- **Your instructions**: Each line with the word "following" must appear in the answer, copied from the records.

- **Available data**:
......
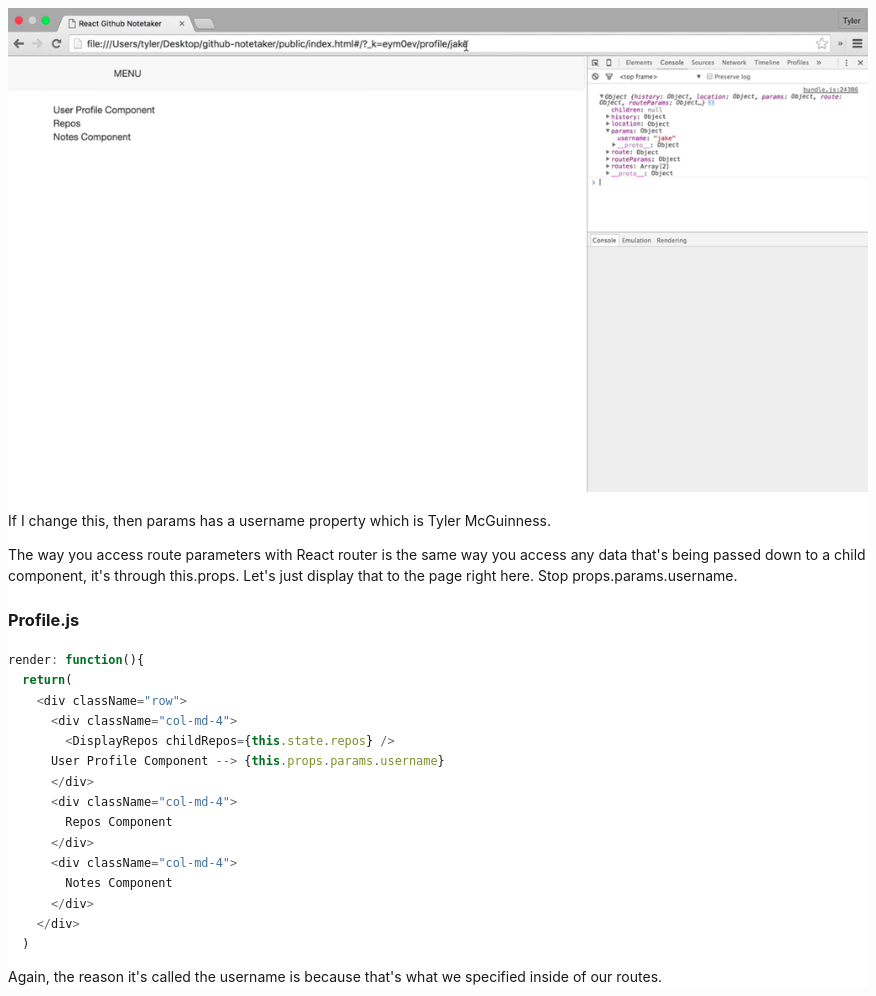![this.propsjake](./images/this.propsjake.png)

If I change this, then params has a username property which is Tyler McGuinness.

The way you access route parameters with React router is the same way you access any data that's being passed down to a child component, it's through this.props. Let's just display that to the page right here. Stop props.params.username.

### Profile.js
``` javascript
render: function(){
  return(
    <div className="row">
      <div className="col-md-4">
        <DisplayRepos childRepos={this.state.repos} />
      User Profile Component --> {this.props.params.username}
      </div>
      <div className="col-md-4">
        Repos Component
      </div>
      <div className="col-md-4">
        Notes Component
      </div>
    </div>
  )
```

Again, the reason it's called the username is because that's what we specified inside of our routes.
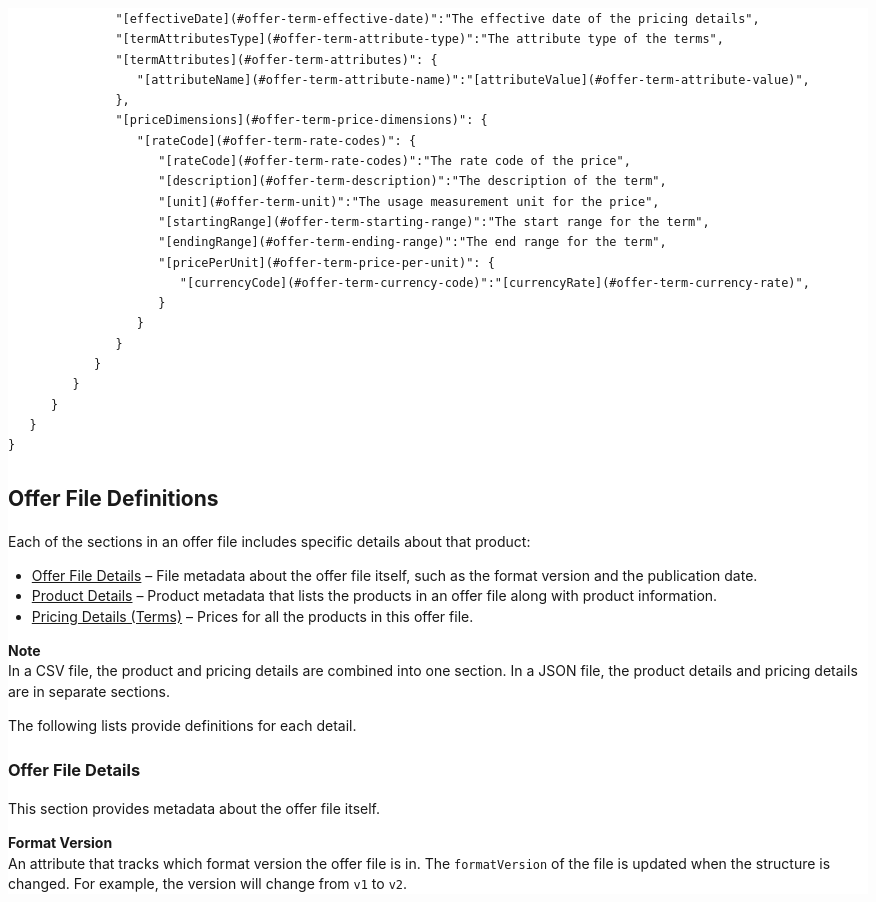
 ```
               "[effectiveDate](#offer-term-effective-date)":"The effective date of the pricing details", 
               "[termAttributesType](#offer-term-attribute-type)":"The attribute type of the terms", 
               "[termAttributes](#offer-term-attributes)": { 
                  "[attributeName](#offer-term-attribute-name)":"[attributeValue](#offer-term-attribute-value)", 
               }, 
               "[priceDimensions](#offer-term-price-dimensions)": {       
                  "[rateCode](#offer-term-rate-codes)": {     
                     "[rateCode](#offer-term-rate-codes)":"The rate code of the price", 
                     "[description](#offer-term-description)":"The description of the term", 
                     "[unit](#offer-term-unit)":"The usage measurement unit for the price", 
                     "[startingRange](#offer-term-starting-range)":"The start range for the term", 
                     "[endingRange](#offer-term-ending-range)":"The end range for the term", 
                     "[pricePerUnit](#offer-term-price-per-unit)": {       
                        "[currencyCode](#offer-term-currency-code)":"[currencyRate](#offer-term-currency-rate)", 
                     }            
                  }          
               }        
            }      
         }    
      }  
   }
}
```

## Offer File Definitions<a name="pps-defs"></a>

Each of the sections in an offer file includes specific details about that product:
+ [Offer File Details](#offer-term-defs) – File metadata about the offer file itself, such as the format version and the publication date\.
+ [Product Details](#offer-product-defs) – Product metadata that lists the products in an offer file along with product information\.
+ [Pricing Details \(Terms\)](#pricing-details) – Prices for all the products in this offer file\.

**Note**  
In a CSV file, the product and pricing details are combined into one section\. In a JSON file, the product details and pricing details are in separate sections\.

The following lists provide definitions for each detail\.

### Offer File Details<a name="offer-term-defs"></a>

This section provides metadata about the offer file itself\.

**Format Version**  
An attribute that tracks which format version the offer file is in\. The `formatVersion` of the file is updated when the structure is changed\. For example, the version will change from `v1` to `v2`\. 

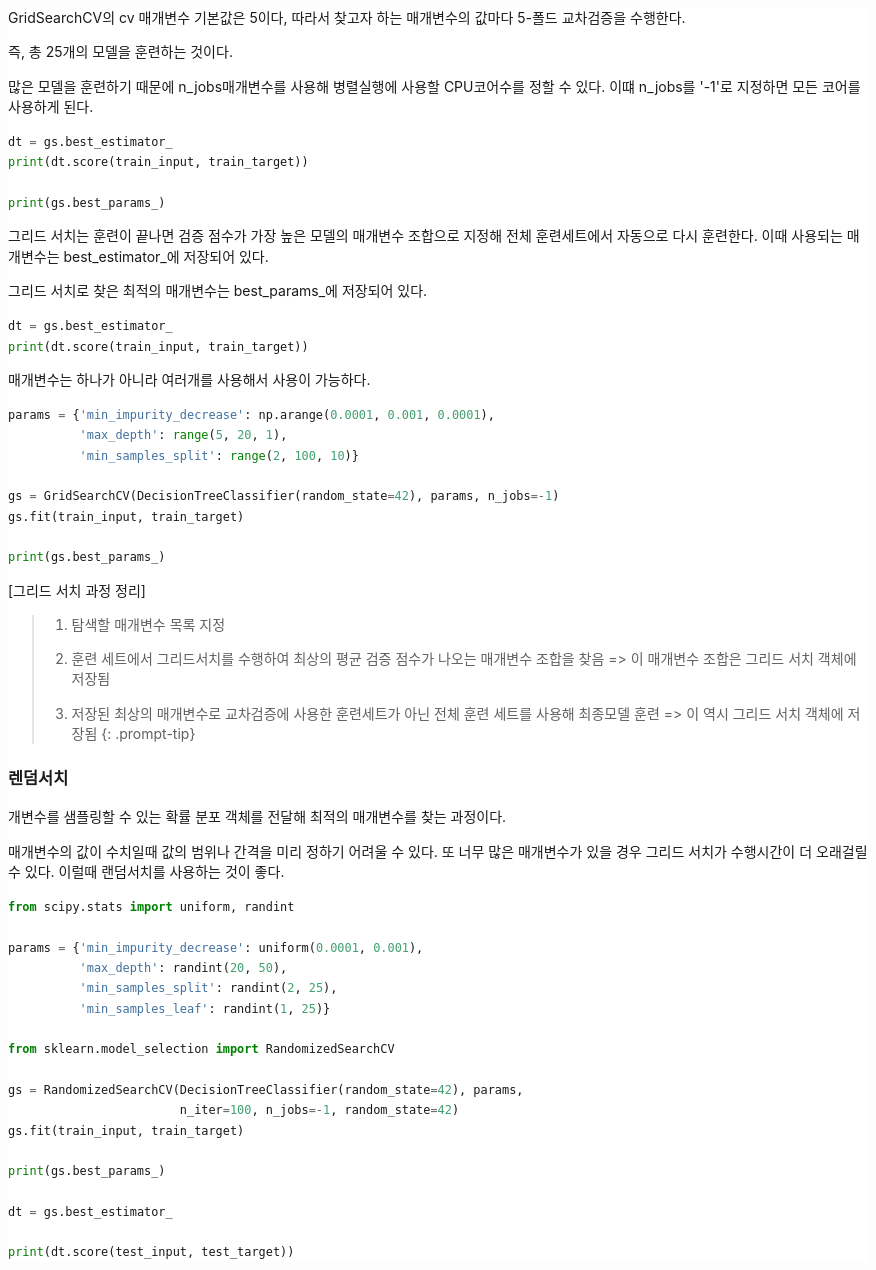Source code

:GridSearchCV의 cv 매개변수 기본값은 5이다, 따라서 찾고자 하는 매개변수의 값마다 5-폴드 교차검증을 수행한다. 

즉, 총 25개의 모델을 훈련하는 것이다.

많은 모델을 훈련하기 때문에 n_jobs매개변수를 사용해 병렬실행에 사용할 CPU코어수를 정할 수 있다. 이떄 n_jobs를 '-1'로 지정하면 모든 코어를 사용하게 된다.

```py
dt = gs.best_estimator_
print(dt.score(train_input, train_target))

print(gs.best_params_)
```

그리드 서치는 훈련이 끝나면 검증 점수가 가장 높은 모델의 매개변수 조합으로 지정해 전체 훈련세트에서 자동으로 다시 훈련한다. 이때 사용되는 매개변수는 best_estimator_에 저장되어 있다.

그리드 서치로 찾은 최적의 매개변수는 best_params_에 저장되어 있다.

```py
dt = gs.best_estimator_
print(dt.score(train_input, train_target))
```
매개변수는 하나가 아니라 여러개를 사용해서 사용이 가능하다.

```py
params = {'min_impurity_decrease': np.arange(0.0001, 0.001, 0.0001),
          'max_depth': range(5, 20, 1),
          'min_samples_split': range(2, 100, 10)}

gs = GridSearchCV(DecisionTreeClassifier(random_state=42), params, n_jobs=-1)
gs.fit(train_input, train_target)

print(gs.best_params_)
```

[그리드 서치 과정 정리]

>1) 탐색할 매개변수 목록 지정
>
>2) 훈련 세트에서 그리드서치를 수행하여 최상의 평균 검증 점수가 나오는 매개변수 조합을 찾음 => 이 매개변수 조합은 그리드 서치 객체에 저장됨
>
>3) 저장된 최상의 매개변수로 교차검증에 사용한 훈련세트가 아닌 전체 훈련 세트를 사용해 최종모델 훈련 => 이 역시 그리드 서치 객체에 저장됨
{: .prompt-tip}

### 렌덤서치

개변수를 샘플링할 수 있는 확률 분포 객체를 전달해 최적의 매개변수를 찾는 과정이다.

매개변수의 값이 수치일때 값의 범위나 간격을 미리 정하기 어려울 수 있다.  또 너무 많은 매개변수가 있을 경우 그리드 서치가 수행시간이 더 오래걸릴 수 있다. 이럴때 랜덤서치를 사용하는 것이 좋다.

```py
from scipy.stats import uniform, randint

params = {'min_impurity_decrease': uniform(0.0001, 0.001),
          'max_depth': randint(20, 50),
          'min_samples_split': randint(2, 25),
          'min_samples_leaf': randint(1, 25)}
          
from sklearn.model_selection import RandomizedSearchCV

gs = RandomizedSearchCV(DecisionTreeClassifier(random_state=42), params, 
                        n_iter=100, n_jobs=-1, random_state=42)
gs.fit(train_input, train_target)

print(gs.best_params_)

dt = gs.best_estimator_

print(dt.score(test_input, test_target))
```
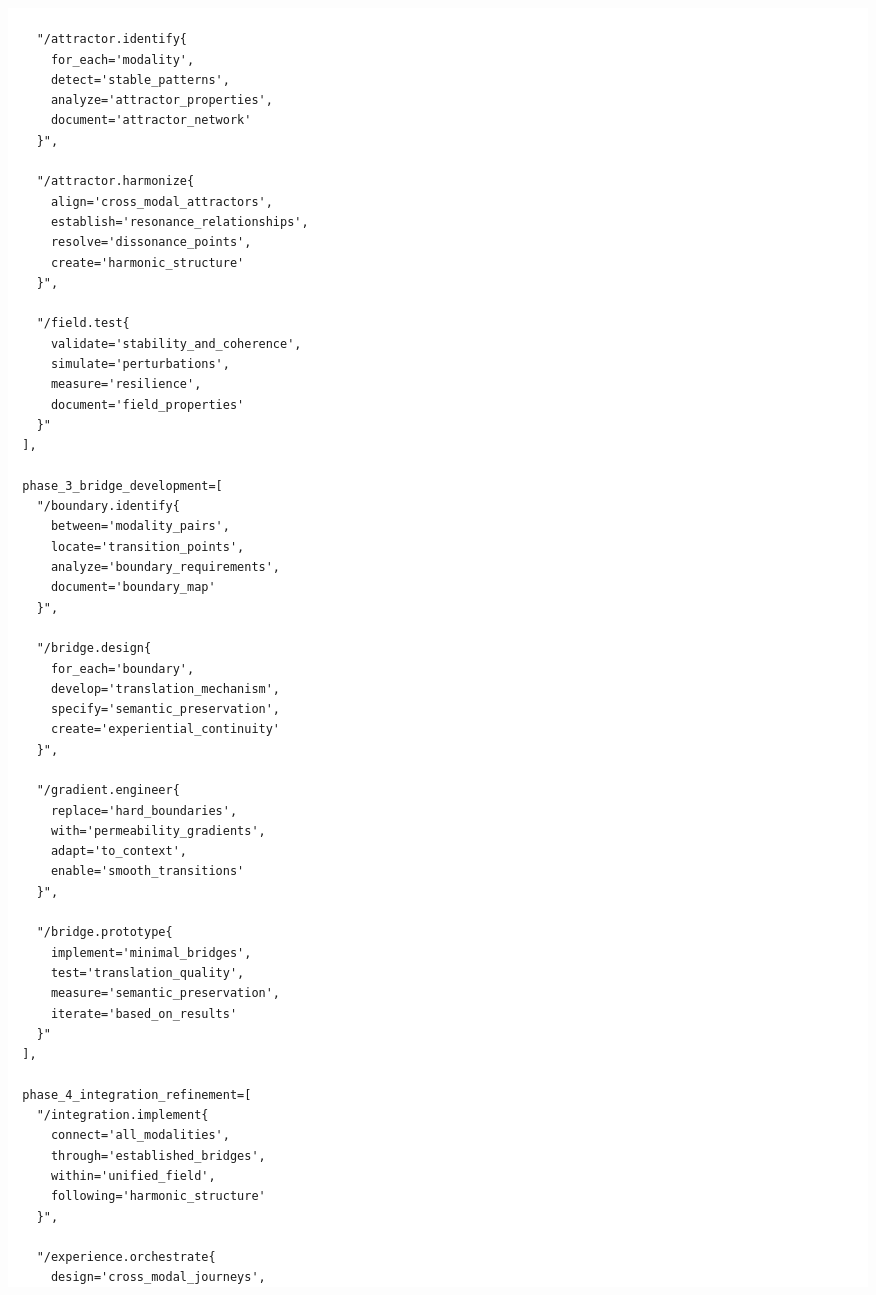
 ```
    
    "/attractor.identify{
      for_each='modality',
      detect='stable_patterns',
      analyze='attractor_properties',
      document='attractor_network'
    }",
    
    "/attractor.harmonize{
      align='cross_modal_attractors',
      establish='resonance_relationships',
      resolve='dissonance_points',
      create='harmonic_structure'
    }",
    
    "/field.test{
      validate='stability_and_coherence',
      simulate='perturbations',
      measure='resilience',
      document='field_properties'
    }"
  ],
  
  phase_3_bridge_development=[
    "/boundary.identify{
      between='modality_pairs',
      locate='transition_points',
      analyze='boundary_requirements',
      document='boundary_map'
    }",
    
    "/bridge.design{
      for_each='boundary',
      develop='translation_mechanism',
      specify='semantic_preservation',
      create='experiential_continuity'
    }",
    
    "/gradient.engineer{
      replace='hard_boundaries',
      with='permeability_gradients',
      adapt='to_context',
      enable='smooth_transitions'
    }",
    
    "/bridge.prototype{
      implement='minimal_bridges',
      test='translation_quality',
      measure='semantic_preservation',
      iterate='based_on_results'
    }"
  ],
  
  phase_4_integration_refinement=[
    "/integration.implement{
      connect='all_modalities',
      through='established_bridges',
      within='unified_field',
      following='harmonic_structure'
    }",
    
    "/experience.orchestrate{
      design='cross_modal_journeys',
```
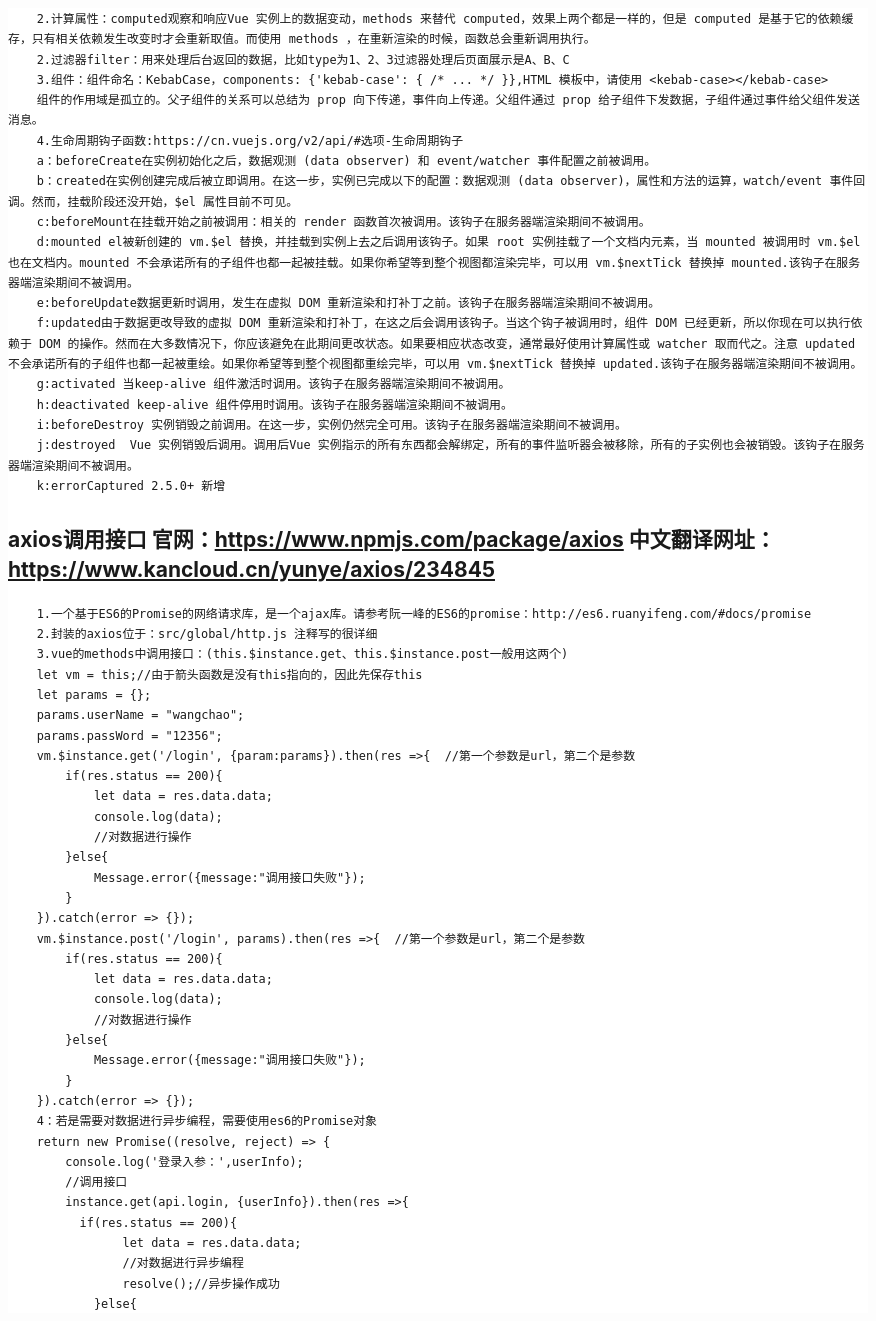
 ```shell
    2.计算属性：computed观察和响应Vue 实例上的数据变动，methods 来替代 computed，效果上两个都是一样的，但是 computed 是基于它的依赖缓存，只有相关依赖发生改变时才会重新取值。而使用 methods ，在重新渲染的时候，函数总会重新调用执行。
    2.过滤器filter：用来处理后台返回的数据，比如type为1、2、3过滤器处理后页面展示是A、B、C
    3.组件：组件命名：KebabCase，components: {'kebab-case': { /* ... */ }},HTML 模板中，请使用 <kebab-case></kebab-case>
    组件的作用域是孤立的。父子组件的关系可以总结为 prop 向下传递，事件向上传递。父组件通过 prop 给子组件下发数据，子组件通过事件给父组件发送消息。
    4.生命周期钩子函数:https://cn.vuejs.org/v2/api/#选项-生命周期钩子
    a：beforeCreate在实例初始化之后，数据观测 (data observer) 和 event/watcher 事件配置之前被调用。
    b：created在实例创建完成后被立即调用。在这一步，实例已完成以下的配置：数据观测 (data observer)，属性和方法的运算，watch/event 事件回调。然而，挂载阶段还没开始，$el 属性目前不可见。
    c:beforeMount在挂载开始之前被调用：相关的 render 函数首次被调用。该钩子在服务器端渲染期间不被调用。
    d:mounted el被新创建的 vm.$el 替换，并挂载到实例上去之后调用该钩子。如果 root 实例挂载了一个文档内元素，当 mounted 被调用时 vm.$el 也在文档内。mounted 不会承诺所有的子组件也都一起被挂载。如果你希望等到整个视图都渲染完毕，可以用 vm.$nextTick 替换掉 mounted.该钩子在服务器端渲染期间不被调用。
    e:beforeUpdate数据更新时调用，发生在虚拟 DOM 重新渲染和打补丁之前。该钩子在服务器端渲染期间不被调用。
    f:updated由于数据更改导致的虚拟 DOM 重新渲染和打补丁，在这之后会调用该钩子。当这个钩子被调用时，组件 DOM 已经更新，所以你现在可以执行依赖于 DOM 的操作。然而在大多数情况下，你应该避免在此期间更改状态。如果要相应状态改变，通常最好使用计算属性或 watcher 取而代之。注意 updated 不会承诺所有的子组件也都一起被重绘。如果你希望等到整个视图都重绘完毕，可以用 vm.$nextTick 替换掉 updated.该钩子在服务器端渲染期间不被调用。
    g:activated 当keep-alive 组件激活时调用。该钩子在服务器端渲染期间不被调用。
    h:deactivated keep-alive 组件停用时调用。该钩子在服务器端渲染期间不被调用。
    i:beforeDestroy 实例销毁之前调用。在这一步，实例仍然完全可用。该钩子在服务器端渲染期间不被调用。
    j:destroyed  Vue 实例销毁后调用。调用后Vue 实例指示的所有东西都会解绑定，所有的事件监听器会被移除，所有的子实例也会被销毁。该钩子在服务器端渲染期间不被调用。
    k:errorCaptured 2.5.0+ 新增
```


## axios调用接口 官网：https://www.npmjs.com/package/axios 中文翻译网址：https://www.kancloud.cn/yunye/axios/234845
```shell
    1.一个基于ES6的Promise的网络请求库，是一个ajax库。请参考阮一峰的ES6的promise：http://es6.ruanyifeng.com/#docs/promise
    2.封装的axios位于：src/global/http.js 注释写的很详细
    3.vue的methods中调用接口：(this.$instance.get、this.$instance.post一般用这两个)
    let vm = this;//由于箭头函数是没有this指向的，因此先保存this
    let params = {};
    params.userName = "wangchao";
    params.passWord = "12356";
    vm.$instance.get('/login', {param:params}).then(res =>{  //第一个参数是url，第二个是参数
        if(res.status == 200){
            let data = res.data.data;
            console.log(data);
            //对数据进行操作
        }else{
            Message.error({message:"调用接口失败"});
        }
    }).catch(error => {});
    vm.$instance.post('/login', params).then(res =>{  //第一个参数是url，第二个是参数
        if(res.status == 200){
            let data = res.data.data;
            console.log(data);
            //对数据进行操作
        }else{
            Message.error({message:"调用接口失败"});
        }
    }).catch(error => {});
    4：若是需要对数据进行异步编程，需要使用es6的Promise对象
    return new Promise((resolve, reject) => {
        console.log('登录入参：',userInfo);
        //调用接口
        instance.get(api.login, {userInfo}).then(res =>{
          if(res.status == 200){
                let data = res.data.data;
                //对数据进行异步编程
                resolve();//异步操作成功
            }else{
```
......
- **Solved exercise**:
The following lists provide definitions for each detail\.
      following='harmonic_structure'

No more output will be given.